At our last inspection In September 2014, we found the registered manager failed to protect people from harm and abuse, had not monitored accidents and incidents and had not completed best interest decisions in line with the Mental Capacity Act 2005.(MCA) The MCA provides the legal framework to assess people’s capacity to make certain decisions, at a certain time. When people are assessed as not having the capacity to make a decision, a best interest decision is made involving people who know the person well and other professionals. Where relevant a Deprivation of Liberty Safeguards (DoLs) application is made to the local authority. DoLS provides a process by which a person can be deprived of their liberty when they do not have the capacity to make certain decisions and there is no other way to look after the person safely.

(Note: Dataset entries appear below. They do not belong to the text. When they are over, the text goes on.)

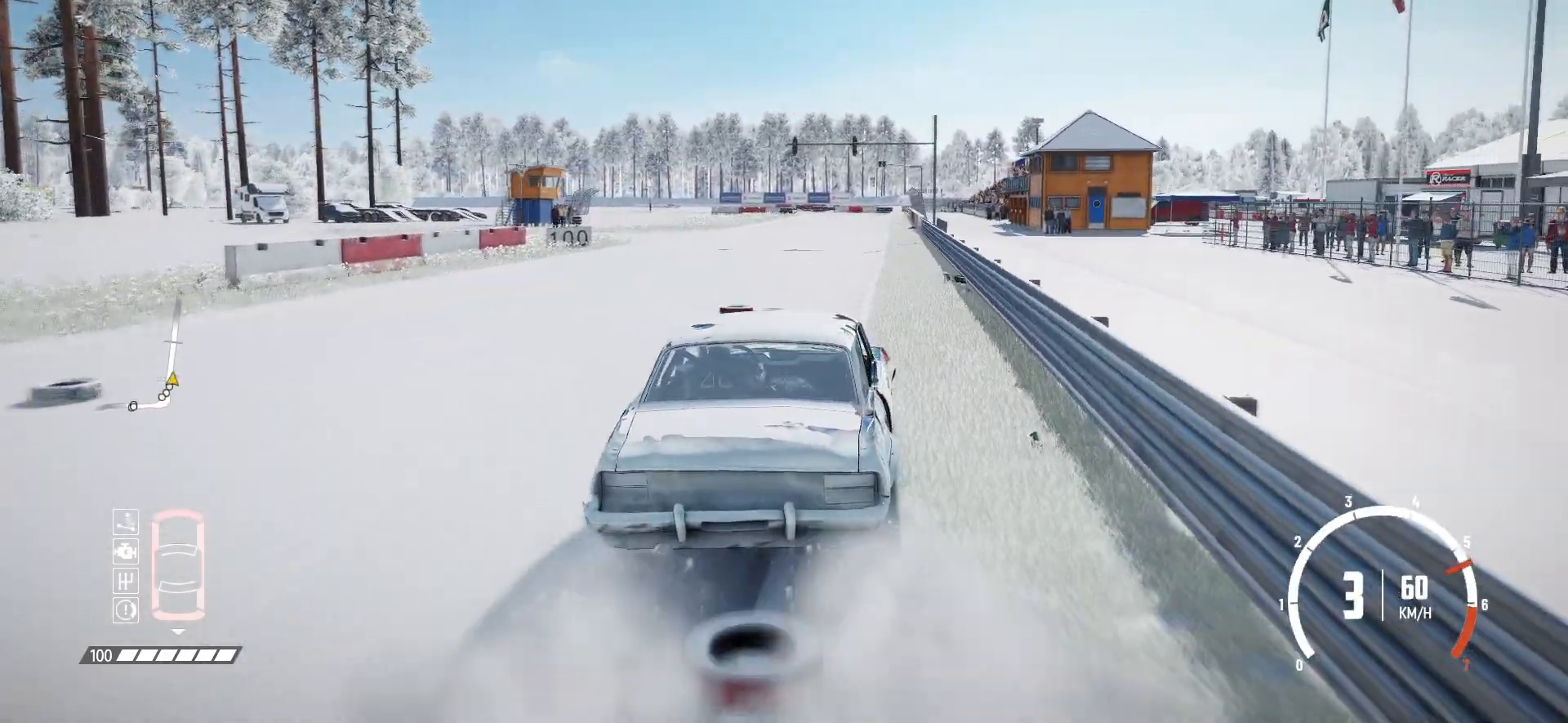
{"buttons": ["R2"], "left_stick": "center", "events": [[50, "left_stick", "center"], [217, "left_stick", "left"], [400, "left_stick", "center"]]}
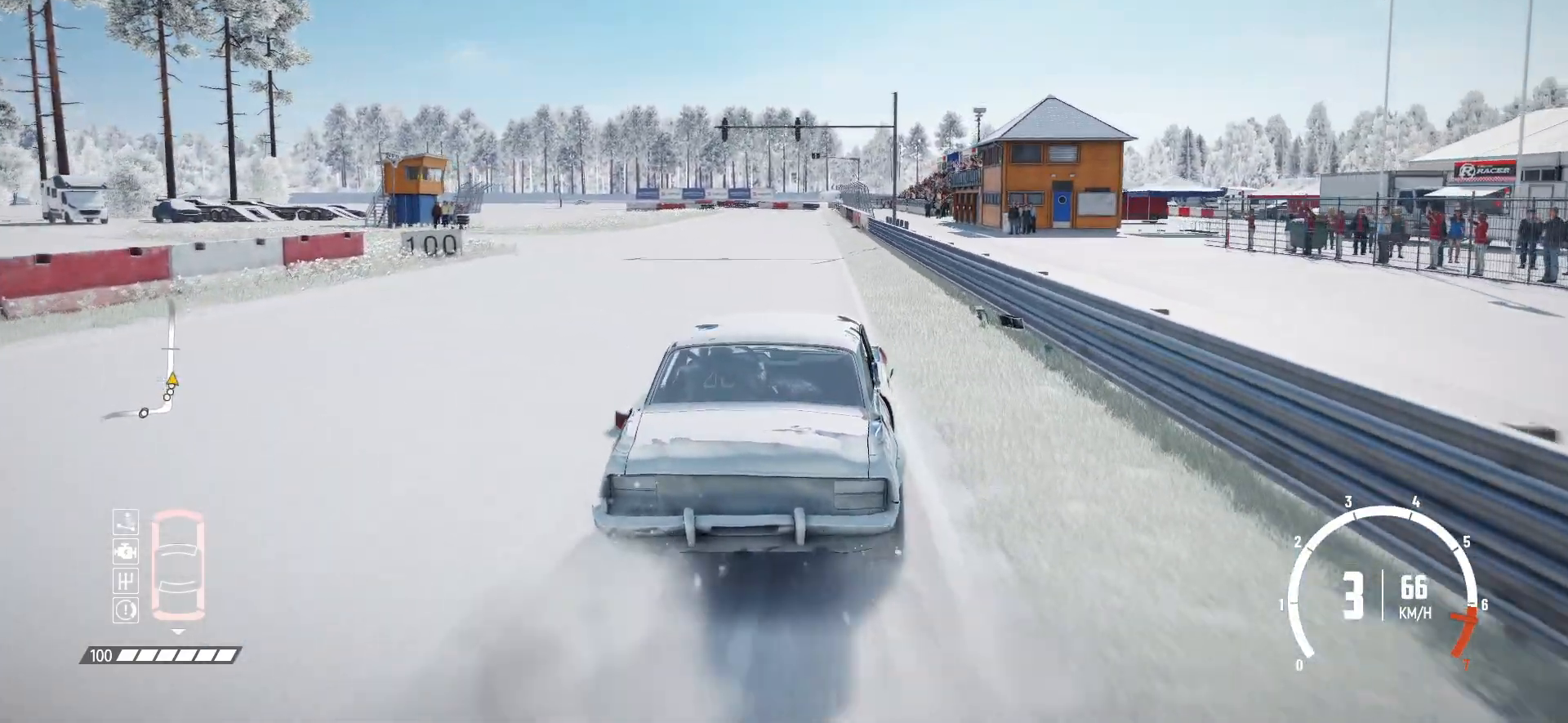
{"buttons": ["R2"], "left_stick": "left", "events": [[117, "left_stick", "left"], [267, "left_stick", "center"], [350, "left_stick", "left"]]}
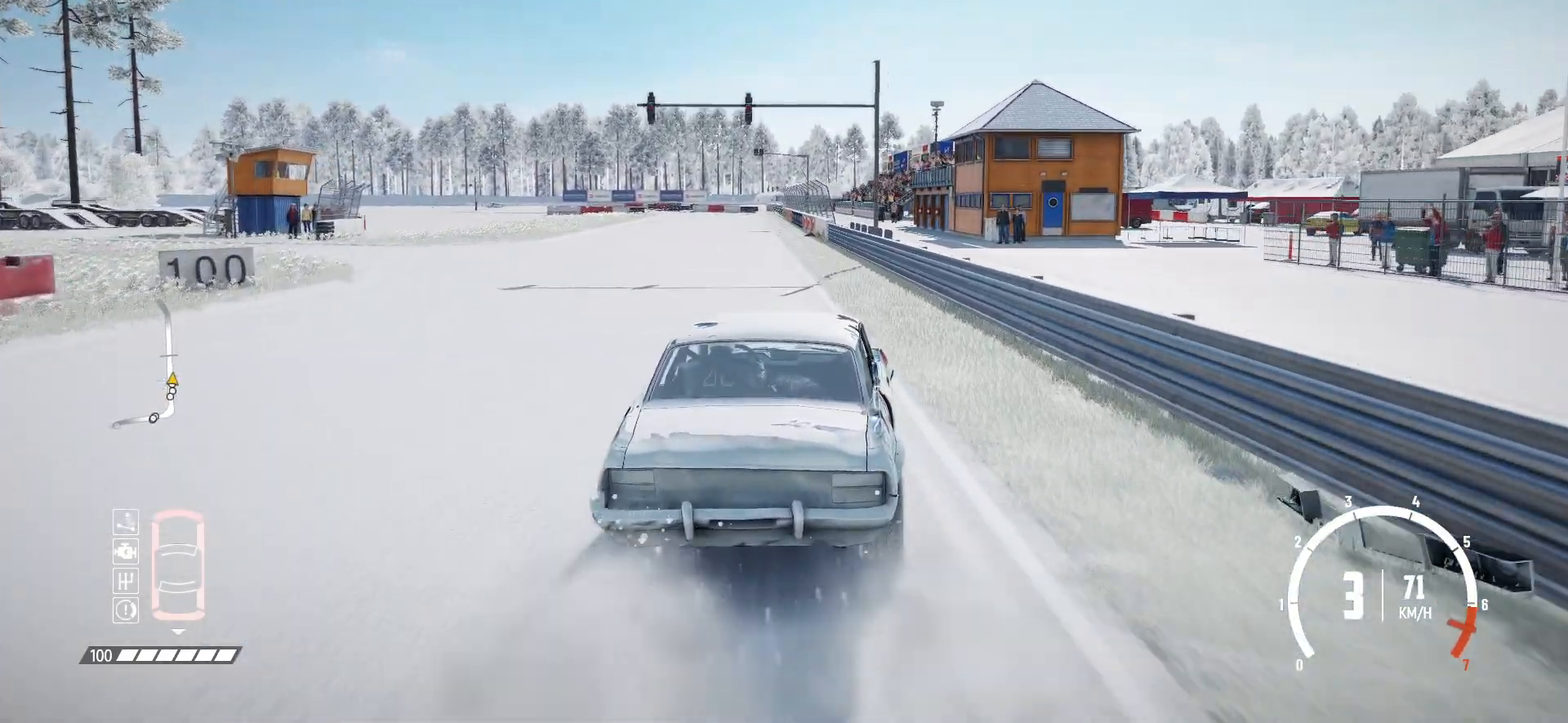
{"buttons": ["R2"], "left_stick": "center", "events": [[200, "left_stick", "center"], [250, "R1", "down"], [367, "R1", "up"]]}
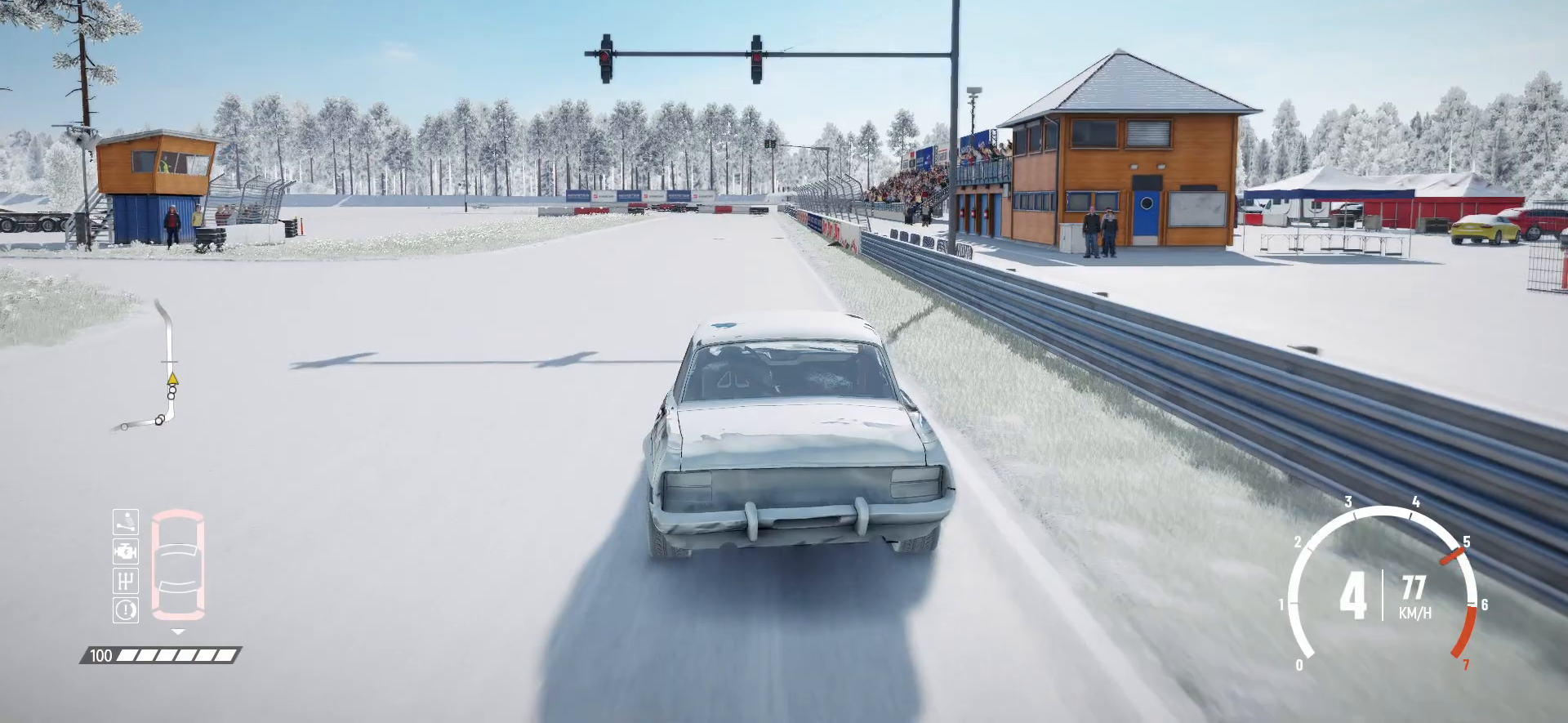
{"buttons": ["R2"], "left_stick": "center", "events": []}
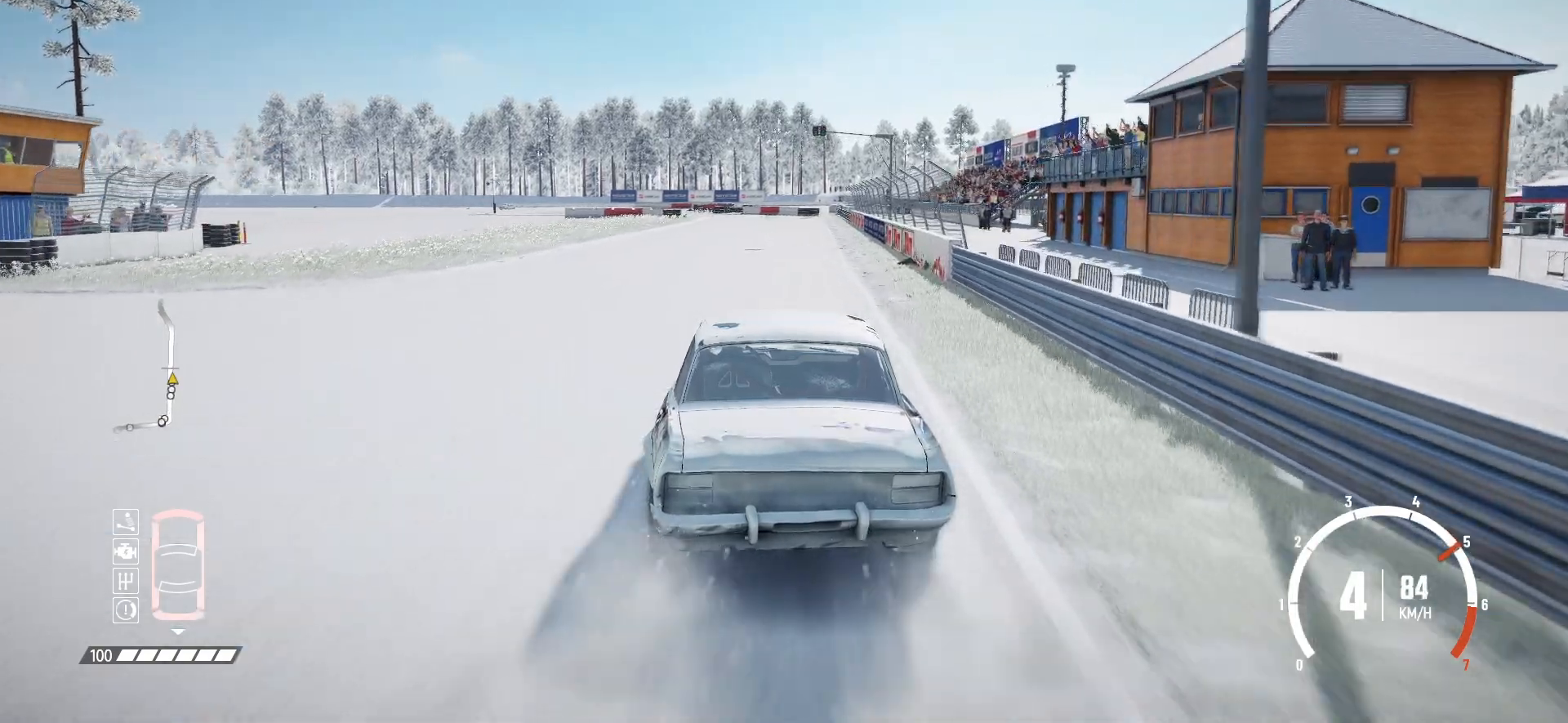
{"buttons": ["R2"], "left_stick": "right", "events": [[367, "left_stick", "right"]]}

At this inspection we found the manager had met all these shortfalls. We found the registered manager had risk assessments in place regarding the safe use of equipment. They had also taken action to report unwitnessed injuries to the relevant authorities. We found they had carried out best interest meetings with people’s relatives and Deprivation of Liberty Safeguards applications had been made. However it was difficult to at first to evidence this had been carried out as staff had recorded the meetings in the wrong section of the person’s care plans.
Staff had received training in identifying and reporting abuse. Staff were able to explain to us the signs of abuse and how they would report any concerns they had. They stated they were confident any concerns brought to the manager would be dealt with appropriately. There was a robust recruitment procedure in place which minimised the risks of abuse to people. People told us they felt safe in the home and they all knew who to talk to if they wanted to raise a concern or complaint.
People saw healthcare professionals such as the GP, district nurse, chiropodist and dentist when they needed to. Staff supported people to attend appointments with specialist healthcare professionals in hospitals and clinics. Staff made sure when there were changes to people’s physical well- being, such as changes in weight or mobility, effective measures were put in place to address any issues.
A regular survey had been in place asking people and their relatives about the service provided by the home. However the response from people and relatives was very low. The organisation had introduced a system where people and visitors to the home could comment at any time through an iPad in the entrance hall. This iPad could also be taken to people who could be assisted to comment on their care and experiences. Suggestions for change were listened to and actions taken to improve the service provided. All incidents and accidents were monitored, trends identified and learning shared with staff to put into practice.
We found four breaches of the Health and Social Care Act 2008 (Regulated Activities) Regulations 2014. You can see what action we told the provider to take at the back of the full version of this report.